There are a few fundamental difference between them:
Data Model
Both Neo4j and Datomic can model arbitrary relationships. They both use, effectively, an EAV (entity-attribute-value) schema so they both can model many of the same problem domains except Datomic’s EAV schema also embeds a time dimension (i.e. EAVT) which makes it very powerful if you want to perform efficient queries against your database at arbitrary points in time. This is something that non-immutable data stores (Neo4j included) could simply not do.
Data Access
Both Neo4j and Datomic provide traversal APIs and query languages:
Queries
Both Neo4j and Datomic provide declarative query languages (Cypher and Datalog, respectively) that support recursive queries except Datomic’s Datalog provides far superior querying capabilities by allowing custom filtering and aggregate functions to be implemented as arbitrary JVM code. In practice, this means Cypher’s built-in functions can effectively be superseded by Clojure’s sequence library. This is possible because your application, not the database, is the one running queries.
Traversal
Traversal APIs are always driven by application code, which means both Neo4j and Datomic are able to walk a graph using arbitrary traversal, filtering and data transformation code except Neo4j requires a running transaction which in practice means it’s time-bounded.
Data Consistency
Another fundamental difference is that Datomic queries don’t require database coordination (i.e. no read transactions) and they always work with a consistent data snapshot which means you could perform multiple queries and data transformations over an arbitrary period of time and guarantee your results will always be consistent and that no transaction will timeout (because there’s none). Again, this is impossible to do in non-immutable data stores like the vast majority of existing databases (Neo4j included). This also applies to their traversal APIs.
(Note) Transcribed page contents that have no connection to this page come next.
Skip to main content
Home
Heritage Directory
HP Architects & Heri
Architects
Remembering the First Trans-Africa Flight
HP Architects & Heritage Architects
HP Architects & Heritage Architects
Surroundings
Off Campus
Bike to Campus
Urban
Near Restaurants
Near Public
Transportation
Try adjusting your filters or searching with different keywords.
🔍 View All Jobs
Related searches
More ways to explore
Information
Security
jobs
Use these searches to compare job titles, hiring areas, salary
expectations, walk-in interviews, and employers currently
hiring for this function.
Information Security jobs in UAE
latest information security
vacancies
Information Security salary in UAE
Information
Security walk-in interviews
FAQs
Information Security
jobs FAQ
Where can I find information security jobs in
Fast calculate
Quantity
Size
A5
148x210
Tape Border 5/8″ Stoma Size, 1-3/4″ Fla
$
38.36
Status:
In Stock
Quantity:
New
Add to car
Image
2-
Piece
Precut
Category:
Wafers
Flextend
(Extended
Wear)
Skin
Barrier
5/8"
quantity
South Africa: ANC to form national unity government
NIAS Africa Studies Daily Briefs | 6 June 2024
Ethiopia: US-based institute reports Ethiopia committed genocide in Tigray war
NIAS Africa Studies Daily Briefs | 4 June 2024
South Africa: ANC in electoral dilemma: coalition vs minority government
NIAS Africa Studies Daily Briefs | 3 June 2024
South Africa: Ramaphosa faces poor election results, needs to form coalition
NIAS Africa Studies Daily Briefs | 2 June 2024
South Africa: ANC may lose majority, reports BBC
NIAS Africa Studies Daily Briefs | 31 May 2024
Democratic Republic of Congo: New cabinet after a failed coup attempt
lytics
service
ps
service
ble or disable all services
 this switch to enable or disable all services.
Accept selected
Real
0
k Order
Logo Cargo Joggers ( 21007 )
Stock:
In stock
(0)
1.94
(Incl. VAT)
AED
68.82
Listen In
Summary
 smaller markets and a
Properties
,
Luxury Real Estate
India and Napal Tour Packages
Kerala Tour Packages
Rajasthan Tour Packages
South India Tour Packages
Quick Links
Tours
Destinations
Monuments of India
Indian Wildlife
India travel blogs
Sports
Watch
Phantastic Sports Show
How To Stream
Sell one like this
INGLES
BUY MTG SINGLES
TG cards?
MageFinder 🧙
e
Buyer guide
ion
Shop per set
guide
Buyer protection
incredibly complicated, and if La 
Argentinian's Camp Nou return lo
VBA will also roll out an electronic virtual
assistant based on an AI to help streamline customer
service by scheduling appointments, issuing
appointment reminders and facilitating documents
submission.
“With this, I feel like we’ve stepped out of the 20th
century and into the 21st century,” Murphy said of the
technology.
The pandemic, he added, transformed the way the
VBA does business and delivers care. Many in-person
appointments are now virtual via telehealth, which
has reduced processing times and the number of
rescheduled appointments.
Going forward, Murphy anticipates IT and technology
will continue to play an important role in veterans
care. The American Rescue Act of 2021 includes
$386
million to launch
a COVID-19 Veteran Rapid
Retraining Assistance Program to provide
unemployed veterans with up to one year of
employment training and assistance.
Both Neo4j and Datomic are transactional (ACID) systems, but because Neo4j uses traditional interactive transactions -using optimistic concurrency controls-, queries need to happen inside transactions (need to be coordinated) which imposes timeout constraints to your queries. In practice, this means that for very complex, long-running queries, you’ll end-up splitting your queries, so they finish within certain time limits, giving up data consistency.
Working Set
If for some reason your queries needed to involve a huge amount of data (more than it would normally fit in memory) and you couldn’t stream the results (since Datomic provides streaming APIs), Datomic would probably not be a good fit since you wouldn’t be taking advantage of Datomic’s architecture, forcing peers to constantly evict their working memory, performing additional network calls and decompressing data segments.